GOAL OF THE EXERCISE: Could you extract the part of the Termignon passage below that begins at the words "Termignon has a" and stops after the words "normals, extremes 1934−present)", copying it word for word?

PROVIDED PASSAGE:
Termignon (Savoyard: Trémyon) is a former commune in the Savoie department in the Auvergne-Rhône-Alpes region in south-eastern France. On 1 January 2017, it was merged into the new commune Val-Cenis. It is ideally located in the Maurienne region with good transport links in and out of Modane, Lyon, Geneva and Chambéry.

==Geography==
===Climate===

Termignon has a humid continental climate (Köppen climate classification Dfb). The average annual temperature in Termignon is 7.4 C. The average annual rainfall is 659.1 mm with November as the wettest month. The temperatures are highest on average in July, at around 16.5 C, and lowest in January, at around -1.5 C. The highest temperature ever recorded in Termignon was 34.7 C on 27 June 2019; the coldest temperature ever recorded was -27.4 C on 3 February 1956.

Climate data for Termignon (1991−2020 normals, extremes 1934−present)

Stored entries:

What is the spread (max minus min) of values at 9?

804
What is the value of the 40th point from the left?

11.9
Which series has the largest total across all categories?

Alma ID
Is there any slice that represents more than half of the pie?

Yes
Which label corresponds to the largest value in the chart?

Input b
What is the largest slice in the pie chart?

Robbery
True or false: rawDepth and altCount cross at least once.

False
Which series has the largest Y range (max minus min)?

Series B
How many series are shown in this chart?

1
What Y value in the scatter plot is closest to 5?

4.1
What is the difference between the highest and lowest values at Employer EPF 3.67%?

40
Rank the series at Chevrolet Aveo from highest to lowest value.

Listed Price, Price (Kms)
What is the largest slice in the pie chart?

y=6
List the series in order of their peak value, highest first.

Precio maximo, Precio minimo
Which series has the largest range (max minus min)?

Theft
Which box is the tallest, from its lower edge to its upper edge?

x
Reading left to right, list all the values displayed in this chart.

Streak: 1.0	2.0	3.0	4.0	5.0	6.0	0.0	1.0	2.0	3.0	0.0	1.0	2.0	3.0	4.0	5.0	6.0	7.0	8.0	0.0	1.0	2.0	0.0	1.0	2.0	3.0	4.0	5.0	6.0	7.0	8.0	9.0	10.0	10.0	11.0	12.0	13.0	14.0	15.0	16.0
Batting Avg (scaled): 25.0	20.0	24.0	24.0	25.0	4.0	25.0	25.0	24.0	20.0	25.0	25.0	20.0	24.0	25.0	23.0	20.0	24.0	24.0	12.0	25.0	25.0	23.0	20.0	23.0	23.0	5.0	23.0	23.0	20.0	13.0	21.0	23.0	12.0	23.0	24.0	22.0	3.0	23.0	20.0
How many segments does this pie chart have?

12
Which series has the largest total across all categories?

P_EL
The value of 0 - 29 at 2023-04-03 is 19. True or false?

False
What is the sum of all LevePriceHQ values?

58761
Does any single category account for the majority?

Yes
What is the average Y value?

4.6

ANSWER SECTION:
Termignon has a humid continental climate (Köppen climate classification Dfb). The average annual temperature in Termignon is 7.4 C. The average annual rainfall is 659.1 mm with November as the wettest month. The temperatures are highest on average in July, at around 16.5 C, and lowest in January, at around -1.5 C. The highest temperature ever recorded in Termignon was 34.7 C on 27 June 2019; the coldest temperature ever recorded was -27.4 C on 3 February 1956.

Climate data for Termignon (1991−2020 normals, extremes 1934−present)